He’s the world’s richest man with a fortune valued at $262 billion. An outspoken Trump supporter, Elon Musk runs SpaceX, Tesla and Starlink. And as the owner of X, formerly known as Twitter, he styled himself as a free speech absolutist.
But an investigation by Tortoise – an online news site — finds that while Musk likes to tell it like it is, he’s used private investigators and surveillance to keep other people quiet, targeting everyone from whistleblowers at his companies, to media critics and people in his private life.
One of those people is a British caver who helped save the lives of 12 Thai children. Back in 2018, when Vernon Unsworth was trying to rescue the members of a youth football team, aged 11-16, and their 25-year-old coach, who were trapped deep in a cave system in northern Thailand.
Rising water levels meant the team was out of contact with the outside world for more than a week.

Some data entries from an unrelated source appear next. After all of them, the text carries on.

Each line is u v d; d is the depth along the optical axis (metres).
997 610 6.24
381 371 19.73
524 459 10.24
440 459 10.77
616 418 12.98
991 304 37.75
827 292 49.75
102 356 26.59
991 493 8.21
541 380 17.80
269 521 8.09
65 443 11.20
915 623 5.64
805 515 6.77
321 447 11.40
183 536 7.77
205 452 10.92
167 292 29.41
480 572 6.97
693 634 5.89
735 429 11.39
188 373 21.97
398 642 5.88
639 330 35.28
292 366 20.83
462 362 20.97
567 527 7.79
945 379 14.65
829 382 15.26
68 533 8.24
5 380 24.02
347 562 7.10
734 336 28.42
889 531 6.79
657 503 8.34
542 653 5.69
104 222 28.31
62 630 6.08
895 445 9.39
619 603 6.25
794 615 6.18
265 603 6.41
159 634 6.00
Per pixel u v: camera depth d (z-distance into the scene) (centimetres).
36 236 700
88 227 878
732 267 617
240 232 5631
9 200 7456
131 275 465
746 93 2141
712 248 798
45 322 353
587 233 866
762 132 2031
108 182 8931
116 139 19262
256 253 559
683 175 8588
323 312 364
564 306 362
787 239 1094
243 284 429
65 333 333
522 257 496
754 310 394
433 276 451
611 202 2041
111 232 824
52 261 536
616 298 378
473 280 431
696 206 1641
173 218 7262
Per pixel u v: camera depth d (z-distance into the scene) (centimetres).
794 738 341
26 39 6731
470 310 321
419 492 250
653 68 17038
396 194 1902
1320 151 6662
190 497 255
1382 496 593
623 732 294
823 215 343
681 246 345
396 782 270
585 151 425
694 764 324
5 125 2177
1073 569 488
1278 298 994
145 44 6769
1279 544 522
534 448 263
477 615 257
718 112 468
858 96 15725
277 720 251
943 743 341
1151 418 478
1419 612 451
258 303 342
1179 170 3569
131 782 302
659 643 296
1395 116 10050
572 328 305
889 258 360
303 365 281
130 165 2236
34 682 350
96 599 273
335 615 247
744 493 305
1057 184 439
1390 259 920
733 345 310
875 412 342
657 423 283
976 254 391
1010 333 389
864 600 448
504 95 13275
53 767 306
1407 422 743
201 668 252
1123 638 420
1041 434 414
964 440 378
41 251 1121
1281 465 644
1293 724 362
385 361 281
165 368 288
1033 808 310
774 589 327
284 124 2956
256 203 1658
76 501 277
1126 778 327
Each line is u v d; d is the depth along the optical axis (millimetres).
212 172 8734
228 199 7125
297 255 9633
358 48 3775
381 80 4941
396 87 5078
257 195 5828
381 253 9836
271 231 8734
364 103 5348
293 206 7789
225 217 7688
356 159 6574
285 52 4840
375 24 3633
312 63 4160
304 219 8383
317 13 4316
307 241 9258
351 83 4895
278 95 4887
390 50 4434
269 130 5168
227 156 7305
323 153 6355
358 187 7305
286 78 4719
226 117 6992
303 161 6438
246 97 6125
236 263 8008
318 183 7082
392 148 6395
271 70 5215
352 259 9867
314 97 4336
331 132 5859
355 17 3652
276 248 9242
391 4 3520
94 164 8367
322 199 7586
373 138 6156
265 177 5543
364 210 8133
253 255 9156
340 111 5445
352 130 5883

Even after they were found, three miles from the cave mouth, rescuers faced a huge challenge getting them out.
An audacious plan was put in place to drug the boys using ketamine before diving them out while unconscious. It worked. By 10 July, all the boys and their coach were rescued alive.
Unsworth had worked for 17 days straight coordinating the rescue when he was asked on CNN about Elon Musk. From the US, Musk had offered to send over a “tiny, kid-sized submarine” to help with the rescue.
Vernon told CNN that the sub was a non-starter and that Musk could “stick his submarine where it hurts”. Musk retaliated by calling Unsworth a “pedo guy” – on Twitter. Unsworth sued Musk for defamation.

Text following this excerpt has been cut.